Giggling, he tosses the sheet up suddenly around my head and shoulders and drags me forward with it. Scrambling and disoriented in the sudden second layer of darkness, I flop over onto the couch and he falls next to me. Smirking, he lifts the sheet and peeks at me over its edge.

"Where are the cat-like reflexes, Mister Hobbit?" he asks, left eyebrow up, sheet over the lower half of his face, all teasing.

"You're the kitten here," I blurt out.

Ah, fuck.

The other eyebrow goes up along with an incredulous expression.

"What?" I ask, trying to sound defensive.

"Right," he says, dropping the sheet entirely and falling across my lap.

As usual, I sit back; watching him and making sure my hands don't touch him. He treats me exactly as he would treat Billy or Dom or Orli, and I like that. I'd love to return the affection the way the other guys do. But I know that if I were to start doing that, it would be a lie, from the off. Because touching him is so much more than a friendly gesture and I don't think I could hide that.

Oh, but staring? Staring is another thing entirely. Staring has taken on a new meaning in the past six months. I just may have perfected it.

I move my hand from where it's sunk into the couch cushion and my fingers brush the top of his head accidentally. His eyes are closed and he tilts his head a bit, bringing my hand further against the spot. Lightly I pet back the ruffled hair, noticing that his scalp is very hot.

"You okay?" I ask.

Daddy Astin, yep. That's me. Paternal. Dad. Father type figure with the—

Okay. Not working. Note to self: get new angle.

"Mm."

Which is a yes, right?

"You have a fever?
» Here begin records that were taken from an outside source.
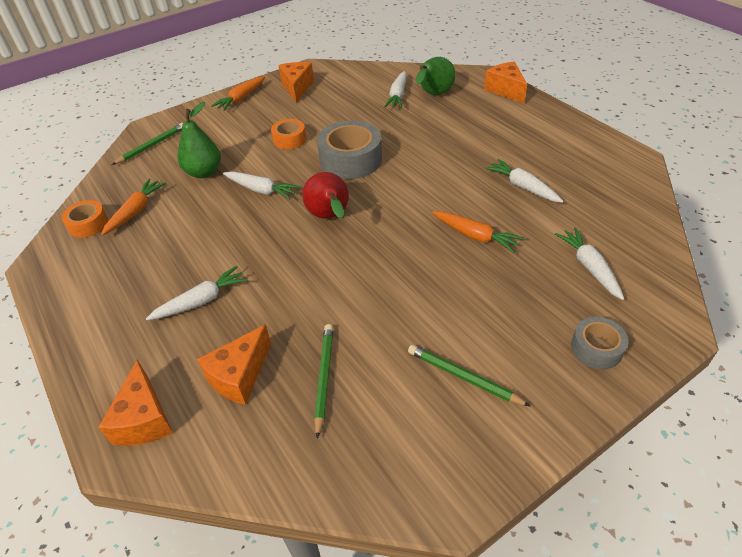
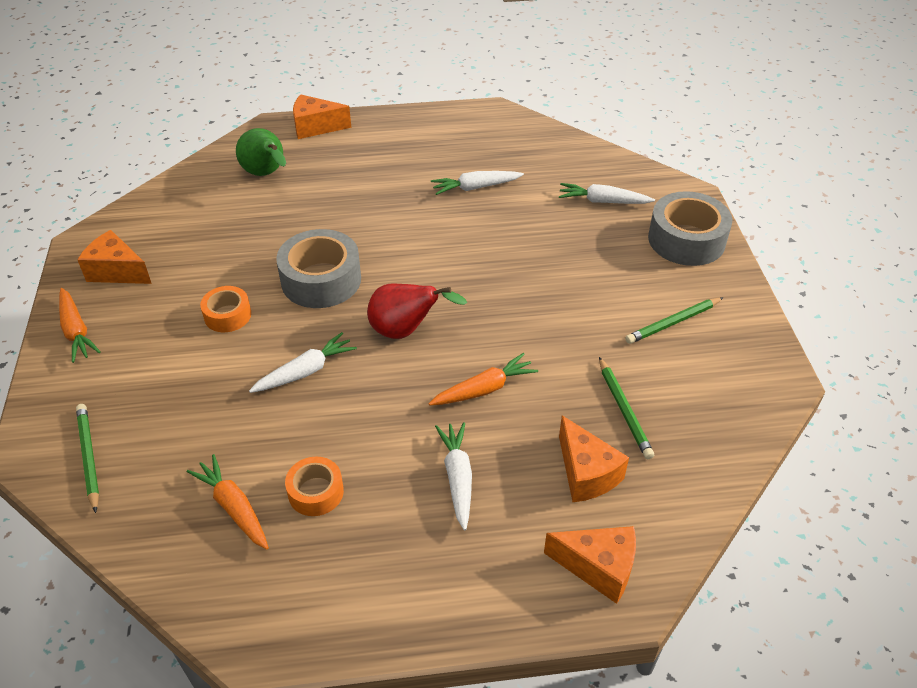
camera: 65 degrees left, 0 degrees up
orange tape [62,200,108,238] -> orange tape moved to [285,457,344,516]
green pear [178,102,221,178] -> none
green pencil [314,324,333,439] -> green pencil turned 135 degrees counterclockwise [599,357,654,459]
white carrot [384,71,407,108] -> none
orange carrot [432,212,523,253] -> orange carrot moved to [429,353,538,406]
grey tape [571,317,629,369] -> grey tape [648,191,732,266], size x1.78

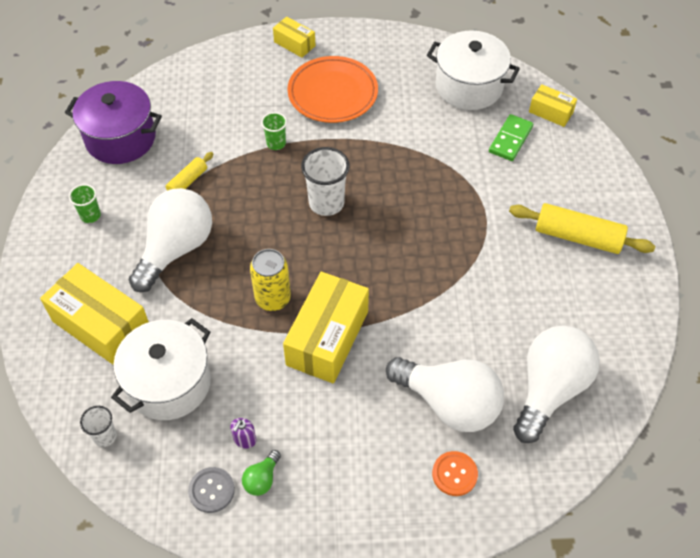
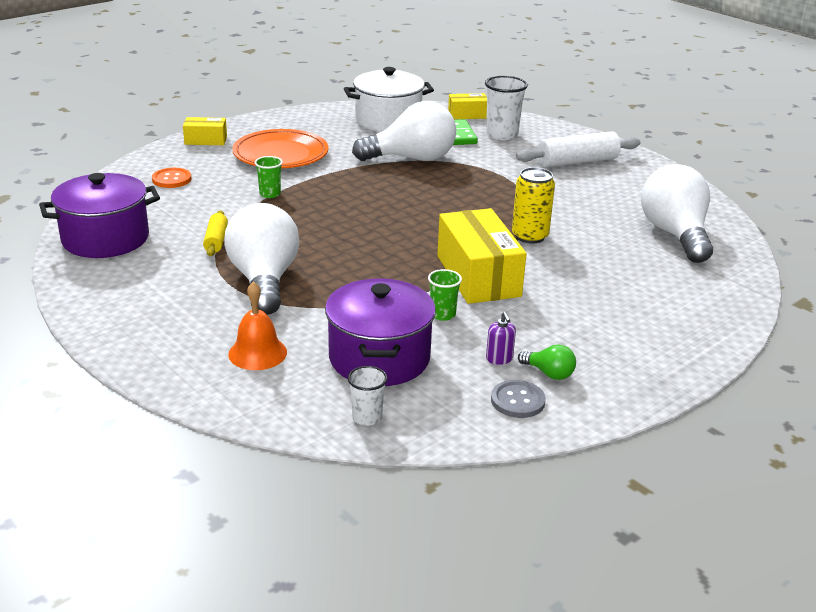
camera: 40 degrees left, 25 degrees down
yellow box [40,263,149,365] -> orange bell [228,281,287,370]
green cup [69,184,101,223] -> green cup moved to [428,269,462,321]
white pot [111,318,211,420] -> purple pot [325,278,436,386]
green light bulb [242,450,281,496] -> green light bulb turned 45 degrees counterclockwise [518,344,576,380]
yellow can [250,249,291,311] -> yellow can moved to [512,167,555,244]
white cup [301,147,350,216] -> white cup moved to [485,76,528,140]
white light bulb [386,357,504,432] -> white light bulb moved to [352,101,456,161]
orange button [432,451,478,496] -> orange button moved to [152,168,191,188]
yellow rolling pin [509,203,655,254] -> white rolling pin [516,131,641,167]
You're hot."

"Mm-mm."

It's my turn to raise an eyebrow this time.

"Elijah..."

"Yeees?"

"You're weird."

He giggles again.

"Thanks," he mutters, and his voice is sort of husky. His face turns in the direction of my stomach.

It's annoying how aware I become of my breathing. Of the movement that it makes in my stomach and chest; of how I can't seem to sit still when I need to sit still or otherwise I'd go bumping against parts of him that I just can't afford to get familiar with. And becoming aware of all that and trying to stop the reaction that follows only makes it more obvious. Which is sort of the ultimate kick in the ass, when you think about it.

My fingers keep lightly moving over the same spot on his head, no doubt annoying him, but I feel trapped and bound by the repetitiveness of the motion. Subtly, after steeling myself against a thump of heartbeat, I splay my palm just a little farther, pushing the pieces of hair back from his forehead.

His eyes are closed and the blush is happening again—that sudden, obvious highlight of pink now bordering on red. I see a tiny tick of muscle in his forehead and then near the corners of his eyes and his eyelids tremble before he tucks his cheek firmly against my sweatshirt. His skin is still fevered against my fingertips.

Think.

No. Go away. It's a protective thing. I mean, I'm allowed—

Think!

Damnit.

I lower my hand back to the couch after shifting all the hair back away from where it flopped. He shifts around sleepily, as if already dozing, though the tense awareness in him is obvious and I know he's no where near sleep.

"Feels nice," he breathes.

Shit.

Feeling stupid, I lift my hand again, stroking over already memorized paths. Praying his eyes stay closed because I can't resist looking now. Staring intently and wishing there was more light so I could see the color in his cheeks better. Shivering slowly from the sensation that goes up through the pads of my fingertips.

Near his brow again, I pause, and watch disconnectedly as my fingers pass along the ridge there and smooth down an eyebrow. His chest rises with a slow breath; and he has the stillness of a cat before it starts to purr; and I begin to lose all sense of conscious control.

There's a tiny patch of very soft skin to the side of his eye. I have a brief love affair with it, turning feather-light circles there before daring to sweep an arch along the side of his cheek.

And then I realize that I'm shaking and what the hell am I doing and the urge to think comes over me again.

Just as three of my fingertips have come to rest on the upward curve of his cheek, his eyes open. I get caught in the split-second of eye contact that we share; that wet, needy gaze of his shooting barbs straight through to the center of me. A second later the look is gone and he's just plainly staring, but my shaking redoubles anyway and panic floods in with it and suddenly I need to be far, far away from him.

"I—I need to—" My body begins to squirm, hands and feet trying to find holds to hoist myself up and out of this house. He fucking knows. God, how else—but do I really think that? Not so sure now.

"What's wrong?" Rushed, worried, and the spell is broken, because the sleepy kitten is replaced by a very, very real Elijah, who isn't helping much by refusing to move.

"Can't do this," I mumble, and he sits up finally, but instead of bolting I sit forward on the edge of the couch, elbows on my knees, shoulders hunched.

Out of the corner of my eye I see him run a hand through his hair. Some of the pink fades from his brow and he scoots to the edge of the couch with me, looking guilty and disappointed and beautiful.

"'M'sorry, Sean, I—yeah. Forget it."

"It's okay." Mumbled again. It doesn't matter whether I mean that or not, because I don't know what I'm declaring okay in the first place. I'm frozen where I sit.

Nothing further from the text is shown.